It was to be our last little dinner by ourselves; a very small Christmas party, indeed, but on the morrow the guests would begin to arrive and to break up our privacy, and then there could be no complaint about lack of excitement in the household. This last day Sir Ruthven had desired we should have for ourselves. But few as we were, no one had forgotten that it was the Christmas season and should be honored accordingly. Holly and mistletoe decked the room in every direction. A great yule log lay cosily esconced in the chimney-back and good humoredly tried to blaze up as merrily as the smaller branches that crackled around it; though being so unwieldy, it was not very successful in the attempt. But those smaller branches, invading the yule log's smoldering dignity with their blithe sport of gaiety, snapped and sputtered around it with uproarious mirthfulness; sending none but the prettiest colored smoke wreaths up the chimney, and casting out bright tongues of flames that lighted up every corner of the room and gave a ruddy glow to the time-faded portraits, and even brought out patches of cheerful sunlight upon an old cracked Rembrandt that no one had ever been able to decipher.

The table was set for us three only; but, in honor of the day, with as much ceremony as though there were to be twenty present. A tall branch wax-light, used only on occasions of great festivity, was brought out from its green baize covering and planted in the center. Treasures of antique silver, the very existence of which Sir Ruthven had nearly forgotten, were exhumed from their places of long concealment, and now once more, as in past centuries, pleasantly glimmered in the gentle gleam of wax-light. Flowers here and there unobtrusively exhaled sweet odors from tiny vases. There was to be a boar's head brought out and placed on the table at the proper time for each of us to look at and taste and pretend to enjoy. The plum-pudding was turning out a great success--the greatest for many years, as Bidgers whispered to me. All the circumstances of the scene around us were soft, harmonious and cheerful; certainly now was the time for me to tell my story.

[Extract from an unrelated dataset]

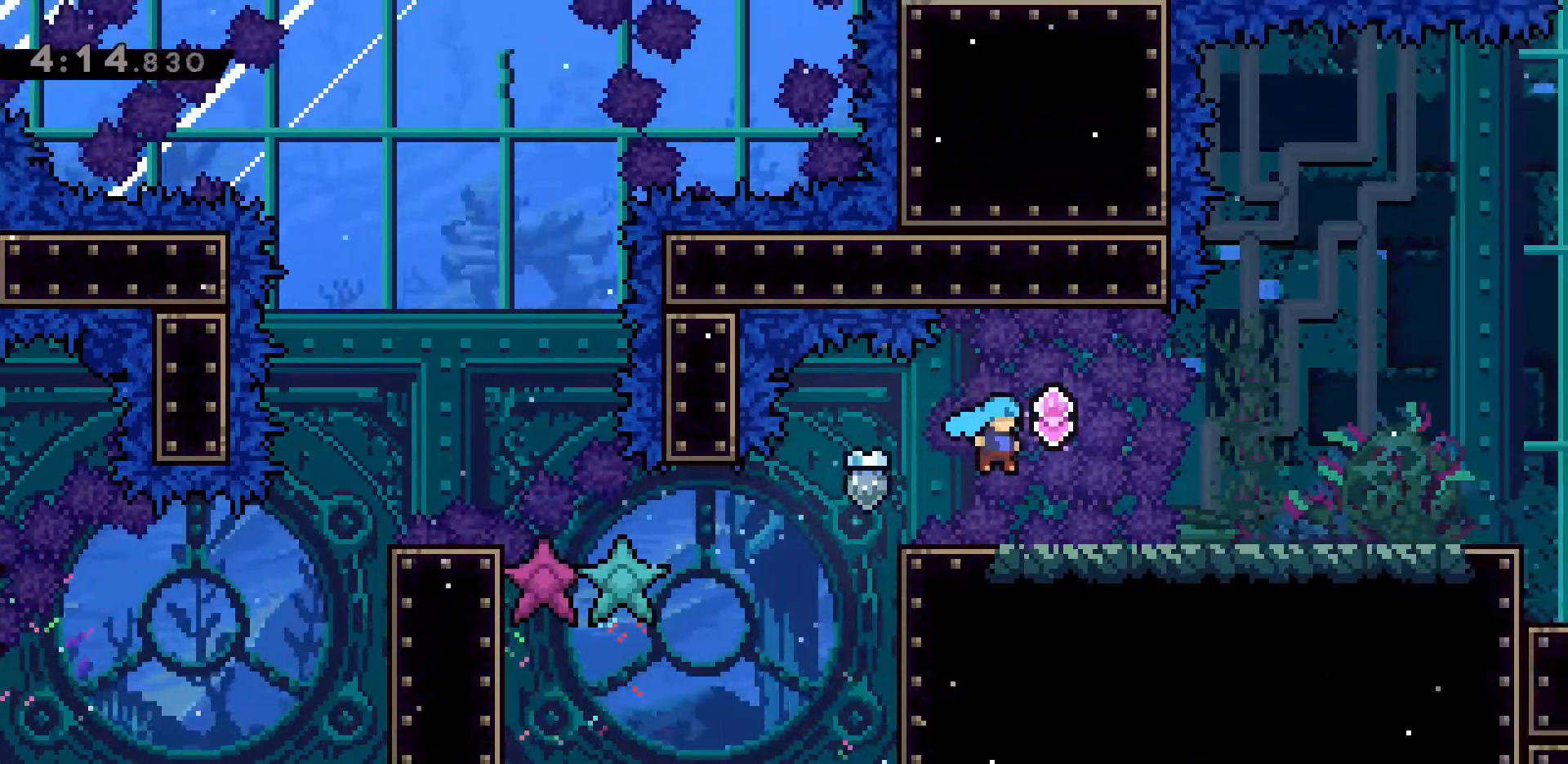
{"keys": ["d"], "events": [[33, "jump2", "up"]]}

With some little affectation of ceremony, perhaps, I drew forth the Lancaster diamond and placed it in Lilian's hand. I told her that I could make her no more valuable Christmas gift than to restore this rich family relic of the past. Lightly I touched upon the process whereby I had found it; rather elaborating, instead, the train of thought that had led me to suspect where it had lain hidden. I explained how the finding of the diamond gave new illustration to the record in the State Trials, proving that the younger brother had not been guilty of any murder at all--that during the agitation of a quarrel the older brother must have accidentally swallowed the diamond, mistaking it for one of the filberts that lay beside it near his plate, and which were of similar size--how that this unfortunate error had been sufficient of itself to cause his death by suffocation--how that thereby the discoloration around the neck of the deceased, as Well as the disappearance of the diamond were properly accounted for--how that, most probably, it also gave an explanation of the unpleasant lump in the chest of the crimson-coated ghost.

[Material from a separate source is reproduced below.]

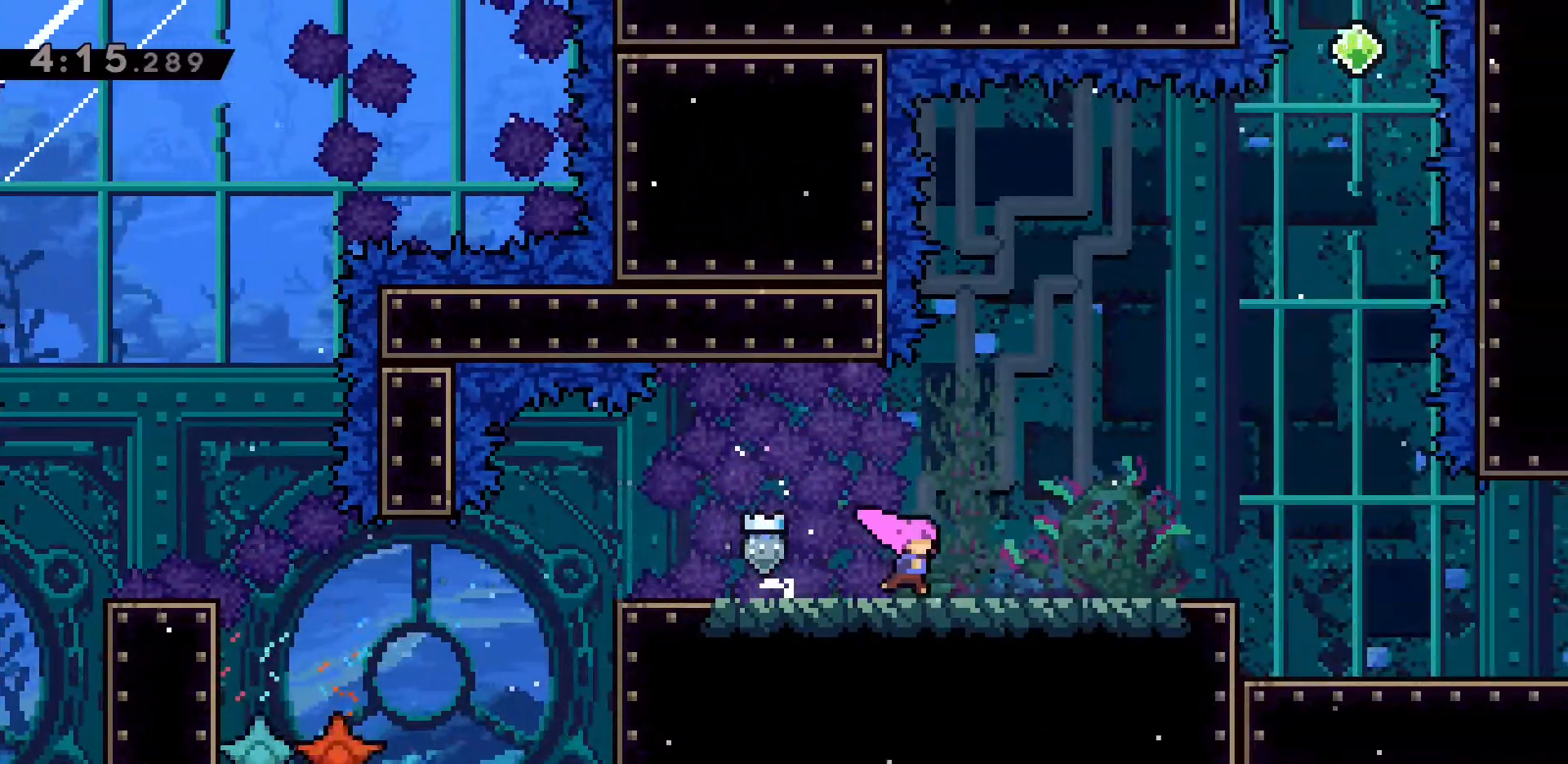
{"keys": ["d"], "events": [[300, "jump2", "down"], [400, "jump2", "up"]]}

"It is doubtless so," a soft voice thereat interrupted. We all looked up; and, at the further side of the table, we beheld both the ghosts. More alike now than ever before, it seemed to me; only with that single difference of color of the coats. The same bright engaging faces, the same gentle manner; as now, all heart burnings seemingly healed, they stood with their arms bound lovingly about each other in fraternal embrace.

"We have heard it all," continued the crimson ghost, "and thereby we find an explanation of some things that we never thought of before. Both Brother Arthur and myself now know that we are dead; and that it is fitting, therefore, that we should no longer haunt these scenes, to which indeed, we have no claim. I know that I have been hanged; a matter, however, which occasions me no concern, seeing that I deserved it not. I should at any rate have been dead long before this; and since my family can be satisfied of my innocence and I know that my Brother Arthur, in spite of a few harsh words, loves me still the same, I care not for others' opinions."

"And I," said the purple ghost, "cannot sufficiently thank you for the relief you have given me. Nightly have I lain in what I now perceive was my grave, unable to sleep by reason of the strange lump in my chest. This morning about eight, there came sudden relief; such sweet relief, indeed, that I overslept myself, and for the first time in many years have missed the chimes, and neglected at the appointed hour to make my usual Christmas visit. Even this bodily relief, perhaps, is not equal to what I feel at knowing that in reality I have suffered no wrong at the hands of Brother Harold. I think that if now we could only agree about the only subject which has ever estranged us--by which I refer to our mutual attachment to Cousin Beatrice we might--"

"I think I can easily make your mind easy about that matter," remarked Uncle Ruthven, coming forward. "If you will bear with me a minute, I will show you the lifelike picture of your Cousin Beatrice in after days."

He lifted one of the branch candlesticks from the table, and directed its light upon a painting on the wall. The portrait of Cousin Beatrice in more advanced life. A cracked, blackened and moth-eaten picture; but in which, by singular chance, the face had remained intact. The face of a woman who had long survived the natural freshness and graces of youth, and had gained in place of them none of those more matured and ennobling qualities that dignify age. The patched and painted and powdered face of a woman given up to all lightness and frivolity; a face in which there was nothing sweet or pleasant or kindly; in which all the art of Sir Godfrey Kneller had not succeeded in mingling with accurate likeness one spark of generous nature or blotting out the appearance of sordid vanity that pervaded it throughout all.

"The portrait of your Cousin Beatrice in her fiftieth year," remarked my Uncle Ruthven. "She never married, and was noted at Court for her skill in cheating at cards."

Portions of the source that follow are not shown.